Document text –
******

Get advice and support with infant feeding from other users here.

Breastfeeding in front of 5 year old stepson

63 replies

Hsolley0904 · 27/09/2024 06:56

I’ve got a 5 week old baby and she’s EBF. Throughout my pregnancy we told him how the baby gets milk from my breasts (he was very intrigued as to what she would eat, suggesting porridge etc 😂). He would mention that it was weird - we reiterated to him that it’s not and it’s very normal and lots of animals feed their babies this way.

Im very comfortable getting my breasts out to feed wherever and whenever as I don’t think women should ever feel like they can’t - I also have an incredibly hungry baby so she feeds A LOT. He makes me feel like I shouldn’t.

Since baby was born, he’s carried on saying it’s weird and recently asked me to do it in another room because he doesn’t want to watch. Again he is only 5. We’ve tried to explain again that it’s just the baby having her dinner etc but he’s making me feel awful. I enjoy breastfeeding and tbh it’s about the only thing I do at the moment. I suffer with PPD and isolating myself to a room all day to feed her is not going to work for me.

can anyone suggest how I might approach this with him?

OP posts:
jolies1 · 27/09/2024 09:05

Hsolley0904 · 27/09/2024 07:01

When we’ve discussed with my stepson, it’s always been both of us. My partner is very supportive and I’ve been very open with how he is making me feel.

We’re just both a bit unsure as to how to approach this now.

“It’s okay if you want to go and play with dad / in your room / watch telly while I feed baby if you don’t want to watch.”

The novelty will wear off, he’ll eventually get used to it and ignore. A lot of kids can have the “that’s weird/ that’s yucky” reaction (or be overly interested) to bodily functions at that age.

ticklecrabs · 27/09/2024 09:06

Completelyjo · 27/09/2024 08:59

We’re a very open family and it’s not like he hasn’t seen them before!

Honestly it’s very weird that your 5 year old step son had seen your breasts before you were breastfeeding a baby.

I thought this too. Your stepson should not be seeing your breasts and even in a breastfeeding situation I think it's not great that he has expressed feeling uncomfortable and you have essentially told him he's wrong to feel that way. He's probably feeling jealous of his new sibling too of course.

Could you drape a large muslin over you? I used to do this if I needed a bit of privacy. It's not a hardship and will keep the peace.

Bananapancakemaker · 27/09/2024 09:08

Berlinlover · 27/09/2024 08:56

I expect to get flamed for this but anyway I would go to another room to breastfeed, there’s no need to make other people uncomfortable. My stepdaughter used breastfeed in front of her father in law, that’s insane.

******

Problems to work on –
[1] Return the part of the forum thread that opens with the words containing "Hsolley0904 · 27/09/2024 07:01" and closes with "approach this now.".
[2] Do these statements agree with the forum thread? Answer yes or no for each, and quote the words from the thread that decide it. (a) The baby is five weeks old. (b) The stepson asked for the feeding to be done in another room. (c) The post suggesting a large muslin says its writer never used one.
Rely only on the forum thread above for what follows.

******

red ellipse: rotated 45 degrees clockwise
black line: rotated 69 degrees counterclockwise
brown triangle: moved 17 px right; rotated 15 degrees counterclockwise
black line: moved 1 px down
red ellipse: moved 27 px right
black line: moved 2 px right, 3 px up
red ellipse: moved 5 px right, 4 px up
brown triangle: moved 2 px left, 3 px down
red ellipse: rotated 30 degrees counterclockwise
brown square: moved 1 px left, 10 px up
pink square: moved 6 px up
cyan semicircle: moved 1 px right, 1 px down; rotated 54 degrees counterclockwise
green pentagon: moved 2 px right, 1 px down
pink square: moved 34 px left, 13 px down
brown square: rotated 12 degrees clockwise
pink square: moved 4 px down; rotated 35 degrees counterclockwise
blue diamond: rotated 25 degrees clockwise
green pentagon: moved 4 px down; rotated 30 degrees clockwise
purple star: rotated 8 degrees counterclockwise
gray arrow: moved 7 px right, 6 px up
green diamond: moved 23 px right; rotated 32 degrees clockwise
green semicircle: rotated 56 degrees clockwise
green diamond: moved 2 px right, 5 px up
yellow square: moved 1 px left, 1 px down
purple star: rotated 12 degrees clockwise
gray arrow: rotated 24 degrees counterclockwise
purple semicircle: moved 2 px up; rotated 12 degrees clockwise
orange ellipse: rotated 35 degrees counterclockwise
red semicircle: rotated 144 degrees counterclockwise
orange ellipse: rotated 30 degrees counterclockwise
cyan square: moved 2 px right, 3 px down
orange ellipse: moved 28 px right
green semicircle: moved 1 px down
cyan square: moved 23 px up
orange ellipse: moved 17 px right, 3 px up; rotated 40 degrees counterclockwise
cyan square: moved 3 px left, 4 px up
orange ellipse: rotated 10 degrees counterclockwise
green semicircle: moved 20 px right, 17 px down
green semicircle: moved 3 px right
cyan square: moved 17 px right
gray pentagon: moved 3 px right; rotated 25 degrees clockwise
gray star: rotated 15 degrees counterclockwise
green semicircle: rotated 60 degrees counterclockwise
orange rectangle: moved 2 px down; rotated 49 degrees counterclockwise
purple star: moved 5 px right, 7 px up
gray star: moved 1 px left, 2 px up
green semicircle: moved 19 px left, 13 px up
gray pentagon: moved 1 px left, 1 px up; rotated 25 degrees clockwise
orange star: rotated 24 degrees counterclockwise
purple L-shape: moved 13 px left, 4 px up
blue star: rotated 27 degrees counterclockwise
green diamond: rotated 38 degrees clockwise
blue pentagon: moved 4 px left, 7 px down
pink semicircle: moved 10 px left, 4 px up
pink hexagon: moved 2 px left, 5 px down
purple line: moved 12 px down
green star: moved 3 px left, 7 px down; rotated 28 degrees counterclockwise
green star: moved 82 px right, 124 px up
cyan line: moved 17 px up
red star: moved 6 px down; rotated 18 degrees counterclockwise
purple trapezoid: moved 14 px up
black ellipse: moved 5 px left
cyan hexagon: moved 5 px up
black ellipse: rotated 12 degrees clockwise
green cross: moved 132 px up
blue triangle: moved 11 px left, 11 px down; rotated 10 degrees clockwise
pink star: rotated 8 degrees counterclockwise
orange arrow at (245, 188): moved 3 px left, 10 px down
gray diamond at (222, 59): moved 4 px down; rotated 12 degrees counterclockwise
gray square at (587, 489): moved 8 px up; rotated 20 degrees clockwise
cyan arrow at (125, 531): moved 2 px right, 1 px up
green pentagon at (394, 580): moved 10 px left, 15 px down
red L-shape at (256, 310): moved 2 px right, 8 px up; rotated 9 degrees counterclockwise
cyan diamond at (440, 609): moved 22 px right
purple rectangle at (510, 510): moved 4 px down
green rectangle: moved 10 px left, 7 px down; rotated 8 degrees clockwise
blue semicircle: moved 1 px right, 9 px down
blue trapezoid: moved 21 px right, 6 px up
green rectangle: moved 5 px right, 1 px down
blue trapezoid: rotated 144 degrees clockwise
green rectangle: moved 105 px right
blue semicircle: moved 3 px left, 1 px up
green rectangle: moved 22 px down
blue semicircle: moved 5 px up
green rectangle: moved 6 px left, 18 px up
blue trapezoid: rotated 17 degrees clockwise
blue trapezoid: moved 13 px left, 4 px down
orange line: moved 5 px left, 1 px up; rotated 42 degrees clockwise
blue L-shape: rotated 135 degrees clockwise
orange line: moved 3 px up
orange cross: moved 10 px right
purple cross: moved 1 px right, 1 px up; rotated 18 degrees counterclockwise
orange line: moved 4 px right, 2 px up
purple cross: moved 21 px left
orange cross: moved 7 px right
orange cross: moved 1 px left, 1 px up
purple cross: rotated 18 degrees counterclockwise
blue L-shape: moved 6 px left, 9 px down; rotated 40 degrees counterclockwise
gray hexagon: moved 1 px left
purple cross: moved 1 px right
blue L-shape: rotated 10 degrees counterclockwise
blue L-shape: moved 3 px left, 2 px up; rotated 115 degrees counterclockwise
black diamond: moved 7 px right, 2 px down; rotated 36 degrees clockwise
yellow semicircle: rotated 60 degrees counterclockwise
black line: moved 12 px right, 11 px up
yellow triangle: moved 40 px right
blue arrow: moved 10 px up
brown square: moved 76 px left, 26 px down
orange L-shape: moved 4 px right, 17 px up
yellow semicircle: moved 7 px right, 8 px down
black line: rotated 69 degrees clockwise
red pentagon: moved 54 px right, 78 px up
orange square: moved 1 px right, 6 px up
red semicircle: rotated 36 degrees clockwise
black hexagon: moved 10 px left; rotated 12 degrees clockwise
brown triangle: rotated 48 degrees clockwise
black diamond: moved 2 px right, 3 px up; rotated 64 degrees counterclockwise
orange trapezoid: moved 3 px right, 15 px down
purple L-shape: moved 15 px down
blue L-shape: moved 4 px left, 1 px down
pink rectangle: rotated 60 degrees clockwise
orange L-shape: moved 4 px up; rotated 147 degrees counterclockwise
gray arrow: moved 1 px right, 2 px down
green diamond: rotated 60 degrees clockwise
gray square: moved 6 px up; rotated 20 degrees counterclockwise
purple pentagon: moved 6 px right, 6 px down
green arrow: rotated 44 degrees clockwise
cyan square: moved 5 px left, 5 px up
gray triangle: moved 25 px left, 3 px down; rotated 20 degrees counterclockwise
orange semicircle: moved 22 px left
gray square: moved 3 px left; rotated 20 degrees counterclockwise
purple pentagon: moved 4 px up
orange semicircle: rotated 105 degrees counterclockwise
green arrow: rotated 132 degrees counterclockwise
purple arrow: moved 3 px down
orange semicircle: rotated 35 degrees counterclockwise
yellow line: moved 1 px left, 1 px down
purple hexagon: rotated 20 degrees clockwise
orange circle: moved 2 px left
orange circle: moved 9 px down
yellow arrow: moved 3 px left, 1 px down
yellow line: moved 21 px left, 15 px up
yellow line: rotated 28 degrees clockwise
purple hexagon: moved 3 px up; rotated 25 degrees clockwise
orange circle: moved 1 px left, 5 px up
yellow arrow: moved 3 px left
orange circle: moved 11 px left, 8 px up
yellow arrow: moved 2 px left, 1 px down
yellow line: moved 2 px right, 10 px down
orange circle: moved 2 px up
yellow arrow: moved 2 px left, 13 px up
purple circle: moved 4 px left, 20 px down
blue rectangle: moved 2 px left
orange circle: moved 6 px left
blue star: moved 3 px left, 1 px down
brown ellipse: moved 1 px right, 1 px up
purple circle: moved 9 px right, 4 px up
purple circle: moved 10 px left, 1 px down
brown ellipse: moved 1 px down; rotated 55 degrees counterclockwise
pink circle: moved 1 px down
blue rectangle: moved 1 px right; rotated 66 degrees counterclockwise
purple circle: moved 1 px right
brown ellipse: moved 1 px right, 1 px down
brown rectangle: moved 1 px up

******

Results by task –
[1]
Hsolley0904 · 27/09/2024 07:01

When we’ve discussed with my stepson, it’s always been both of us. My partner is very supportive and I’ve been very open with how he is making me feel.

We’re just both a bit unsure as to how to approach this now.

[2]
(a) Yes: "I’ve got a 5 week old baby"
(b) Yes: "recently asked me to do it in another room because he doesn’t want to watch"
(c) No: "I used to do this if I needed a bit of privacy."